I grew up in southern Indiana, in an area stuck mid-way between small town and big city (Evansville). I thought biology and music were both pretty cool in high school. I applied to colleges in a haphazard way, auditioning on flute for some schools, and checking out biology programs at others. I eventually ended up at Western Kentucky University, mostly because of the generous academic scholarship they offered me and the WKU Forensics (Speech and Debate) team. I had competed in high school, and had lots of friends who were also on the team, so it seemed like fun thing to do. After spending so much time my first semester practicing, traveling, and competing for speech, I declared my major in my second semester as something like "corporate and organizational communications," although I really lacked an understanding of what a job in such a field would entail. I stuck with a minor in biology, since I'd already taken a semester of introductory classes. My reasoning for this adjustment was that, although biology was interesting, I didn't want to be a doctor. Moreover, I literally couldn't imagine spending years of my life working on the same biological research question. 

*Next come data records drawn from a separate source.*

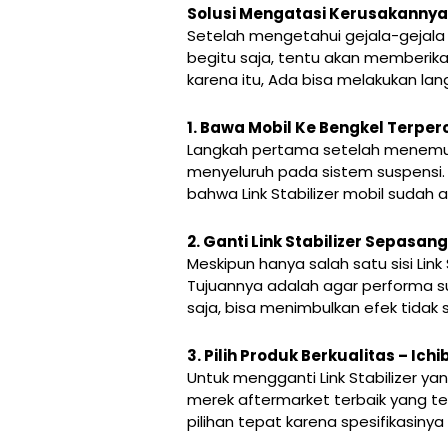
Solusi Mengatasi Kerusakannya
Setelah mengetahui gejala-gejala k
begitu saja, tentu akan memberik
karena itu, Ada bisa melakukan lang
1. Bawa Mobil Ke Bengkel Terpe
Langkah pertama setelah menemuk
menyeluruh pada sistem suspensi.
bahwa Link Stabilizer mobil sudah 
2. Ganti Link Stabilizer Sepasang
Meskipun hanya salah satu sisi Link
Tujuannya adalah agar performa su
saja, bisa menimbulkan efek tidak
3. Pilih Produk Berkualitas – Ich
Untuk mengganti Link Stabilizer ya
merek aftermarket terbaik yang ters
pilihan tepat karena spesifikasinya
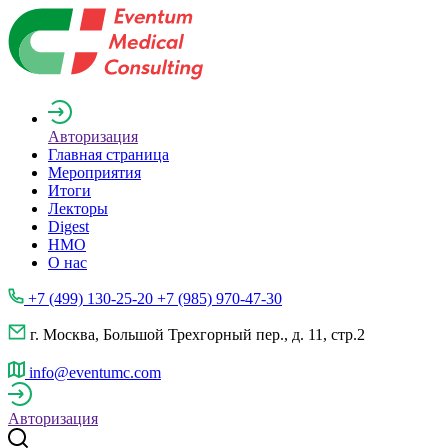
Авторизация
Главная страница
Мероприятия
Итоги
Лекторы
Digest
НМО
О нас
+7 (499) 130-25-20 +7 (985) 970-47-30
г. Москва, Большой Трехгорный пер., д. 11, стр.2
info@eventumc.com
Авторизация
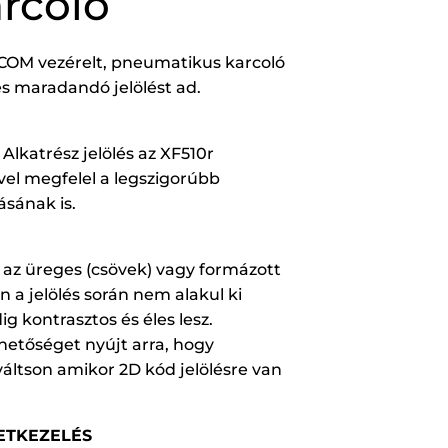
arcoló
XCOM vezérelt, pneumatikus karcoló
és maradandó jelölést ad.
Alkatrész jelölés az XF510r
vel megfelel a legszigorúbb
sának is.
, az üreges (csövek) vagy formázott
 a jelölés során nem alakul ki
ig kontrasztos és éles lesz.
hetőséget nyújt arra, hogy
váltson amikor 2D kód jelölésre van
ETKEZELÉS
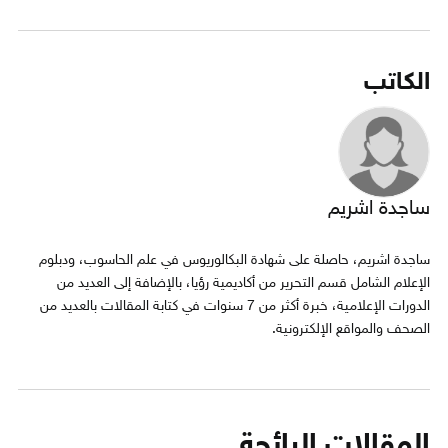
الكاتب
ساجدة اشريم
ساجدة اشريم، حاصلة على شهادة البكالوريوس في علم الحاسوب، ودبلوم
الإعلام الشامل قسم التحرير من أكاديمية رؤيا، بالإضافة إلى العديد من
الدورات الإعلامية، خبرة أكثر من 7 سنوات في كتابة المقالات بالعديد من
الصحف والمواقع الإلكترونية.
المقالات الرائجة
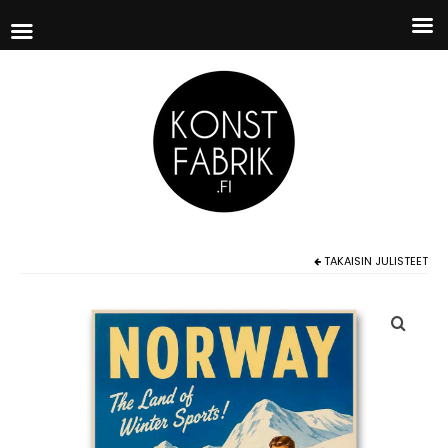
TAKAISIN
JULISTEET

That spring, I went to a departmental seminar for biology because I thought it sounded interesting. My professor for introductory biology, Larry Alice, saw me there and suggested I start working for him doing research. Not one to balk at offered opportunities, I relented and started learning how to sequence DNA to determine the evolutionary relationships among species of grass. It only took a semester of actually performing research to realize how gratifying it can be. I switched my major to biology within a few months, this time keeping communications (and also history) as minors.

05 November 2014

Casting a wide net.

I was fortunate as a post-doc at NESCent to have a huge community of like-minded scholars to help me develop intellectually. I'm still very fortunate to be surrounded by folks doing awesome research, but I was hired specifically to fill a missing niche (bioinformatics) in the department. That means I need to work extra hard to find ways to connect with my new students and colleagues. While my skills are definitely desired and I have lots to contribute, many things I'm doing simply haven't been done here before, so I'm thinking creatively about how to fit in on campus. I'm doing my best to think broadly (cast a wide net), while at the same time focusing my time and energy on tasks that will have an impact (and hopefully catch a few big fish).

The benefit of working as a bioinformaticist is that I can work with anyone who has data (hint: that means pretty much everyone). My specialty as a genomicist also makes me well suited for the emerging interests of other folks on campus. I've been sitting down to talk to lots of folks about opportunities for collaboration on such projects. It's incredibly interesting to learn about different model systems, and gratifying to know that I can contribute to such a breadth of projects. At the very least, I can save folks time by providing a bit of information in current genome assembly methods, for instance.

It's easy enough to work with folks in other science departments, but I've been casting an even wider net. I was delighted when a friend from the history department came over for a chat about filtering data. He had a large digital dataset of documents and was looking through them for a particular type of data. Luckily, that type of data was always described with a particular string of text. Three lines of bash scripting later, and we managed to save him days of work. I've long been interested in these broad approaches to academia, and even attended a THATCamp meeting at NCState several months back. My brain works best when building connections between seemingly disparate ideas, so a little bit of my time in pursuing small projects like that helps keep me happy.

The unexpected returns are also nice: getting to know folks over in nursing, for example, let me know about better ways to teach in ways for which they are distinguished: applied methods (for which bioinformatics certainly applies) as well as online classes. At the risk of extending the metaphor too far, casting a wide net is making the fishing expedition of research and academia more appealing to me.